Another bit of advice: learn to speak up if you’re interested in a job, even if you don’t check 100% of the boxes. You can learn that 10% you are missing on the job. If you don’t speak up, someone else will (often a male) and they will get the job or assignment. That was a hard lesson I learned early in my career. Not speaking up for myself in a specific opportunity set my career back years and haunted me emotionally for decades.   

Lastly, learn to work with a full breadth of personalities. Exposure to and working with people with all kinds of temperaments and biases helps melt away bias; it’s hard to be prejudiced against someone you know. Try not to take bias personally, and if it gets to be too much, find a new work environment that is more nurturing of your career. 

On diversity and inclusion and professional life: I grew up in an environment that lacked a lot of diversity: I was the very pale minority in a Latino community on the Texas border. Looking back, I loved that immersion, and it helped me value other cultures and ways of being that I may not have embraced had I not been in this environment. Traveling around the world has shown me that each culture brings so much value to me personally and to humanity. I am so grateful to have people in my life who don’t look like me, think like me, worship like me, or love exactly like me. We are beautiful colorful shards that make up a stunning stained-glass mosaic. Diversity strengthens us all.
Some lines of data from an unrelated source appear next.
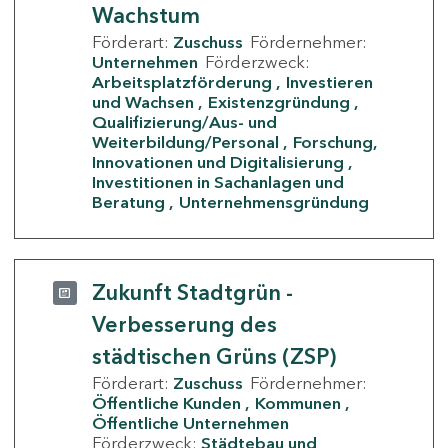
Wachstum
Förderart:
Zuschuss
Fördernehmer:
Unternehmen
Förderzweck:
Arbeitsplatzförderung
Investieren
und Wachsen
Existenzgründung
Qualifizierung/Aus- und
Weiterbildung/Personal
Forschung,
Innovationen und Digitalisierung
Investitionen in Sachanlagen und
Beratung
Unternehmensgründung
Zukunft Stadtgrün -
Verbesserung des
städtischen Grüns (ZSP)
Förderart:
Zuschuss
Fördernehmer:
Öffentliche Kunden
Kommunen
Öffentliche Unternehmen
Förderzweck:
Städtebau und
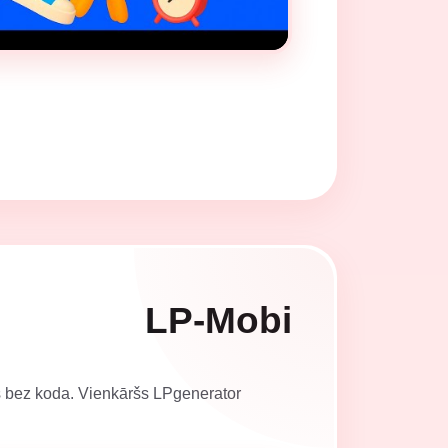
LP-Mobi
as bez koda. Vienkāršs LPgenerator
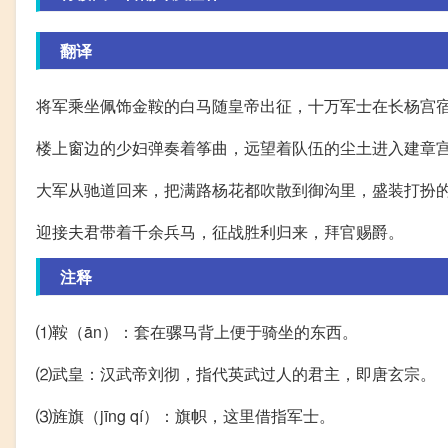
翻译
将军乘坐佩饰金鞍的白马随皇帝出征，十万军士在长杨宫
楼上窗边的少妇弹奏着筝曲，远望着队伍的尘土进入建章
大军从驰道回来，把满路杨花都吹散到御沟里，盛装打扮
迎接夫君带着千余兵马，征战胜利归来，拜官赐爵。
注释
⑴鞍（ān）：套在骡马背上便于骑坐的东西。
⑵武皇：汉武帝刘彻，指代英武过人的君主，即唐玄宗。
⑶旌旗（jīng qí）：旗帜，这里借指军士。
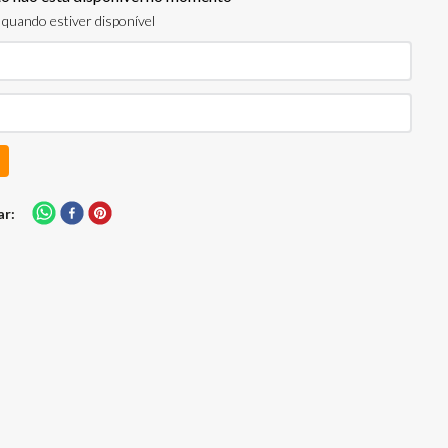
quando estiver disponível
ar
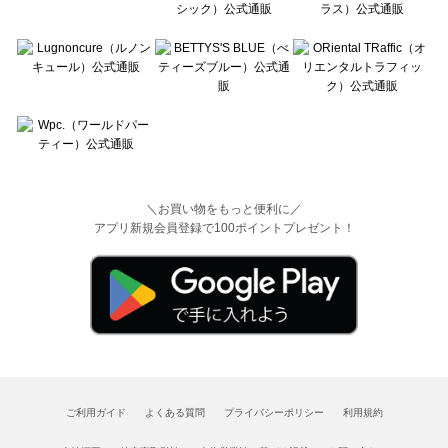
＼お買い物をもっと便利に／
アプリ新規会員登録で100ポイントプレゼント！
ご利用ガイド
よくある質問
プライバシーポリシー
利用規約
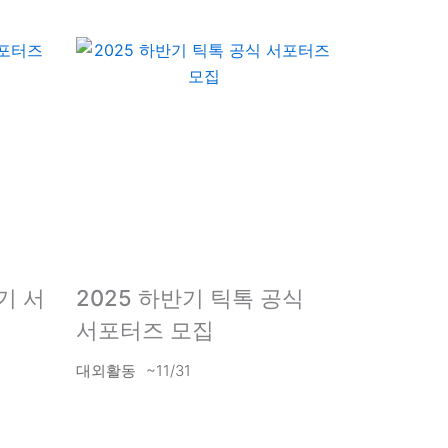
1기 서
2025 하반기 틱톡 공식
서포터즈 모집
대외활동
~11/31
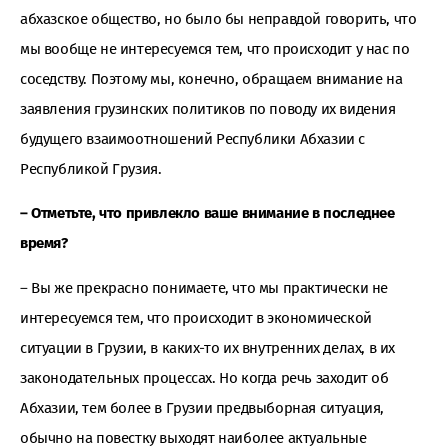
абхазское общество, но было бы неправдой говорить, что
мы вообще не интересуемся тем, что происходит у нас по
соседству. Поэтому мы, конечно, обращаем внимание на
заявления грузинских политиков по поводу их видения
будущего взаимоотношений Республики Абхазии с
Республикой Грузия.
– Отметьте, что привлекло ваше внимание в последнее
время?
– Вы же прекрасно понимаете, что мы практически не
интересуемся тем, что происходит в экономической
ситуации в Грузии, в каких-то их внутренних делах, в их
законодательных процессах. Но когда речь заходит об
Абхазии, тем более в Грузии предвыборная ситуация,
обычно на повестку выходят наиболее актуальные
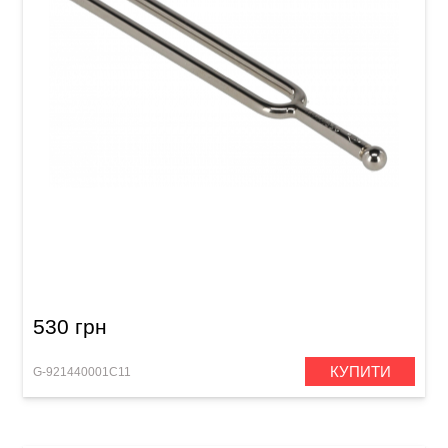
Камертон Wittner Round Tuning Fork 921 (440
Гц) Round
530 грн
КУПИТИ
G-921440001C11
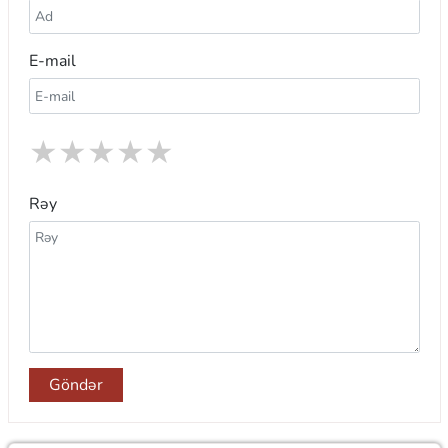
E-mail
★
★
★
★
★
Rəy
Göndər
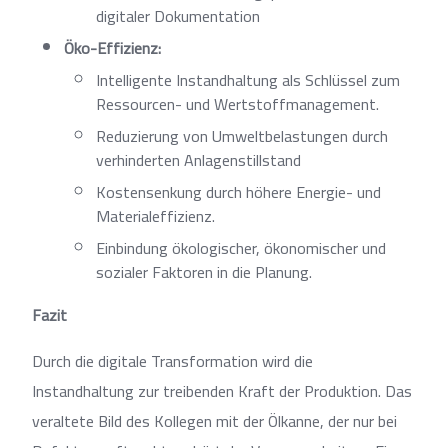
digitaler Dokumentation
Öko-Effizienz:
Intelligente Instandhaltung als Schlüssel zum
Ressourcen- und Wertstoffmanagement.
Reduzierung von Umweltbelastungen durch
verhinderten Anlagenstillstand
Kostensenkung durch höhere Energie- und
Materialeffizienz.
Einbindung ökologischer, ökonomischer und
sozialer Faktoren in die Planung.
Fazit
Durch die digitale Transformation wird die
Instandhaltung zur treibenden Kraft der Produktion. Das
veraltete Bild des Kollegen mit der Ölkanne, der nur bei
It gives our company a wider perspective and pool of knowledge.  

On creating real change around diversity issues on a larger scale: Actions speak the loudest. For Weston, we have begun to take a stand for diversity with things like blind resume reviews in hiring, having a Diversity & Inclusion and Women’s Network group to raise ideas for improvement, and having awareness training across the company.   

In my personal community, my husband and I demonstrated our commitment to supporting our neighbors, even those who thought we were too different to approach. We brought food for a neighbor in hospice, enabling her family to be at her bedside rather than spend precious time cooking. Small actions like that have brought the community together in ways I hadn’t foreseen. You cannot easily hate someone once you get to know them and understand what’s driving their behavior. I think we all must reach out and be there for each other without judgement or conditions. That’s what will change minds; not rigid discourse, violence, or separation.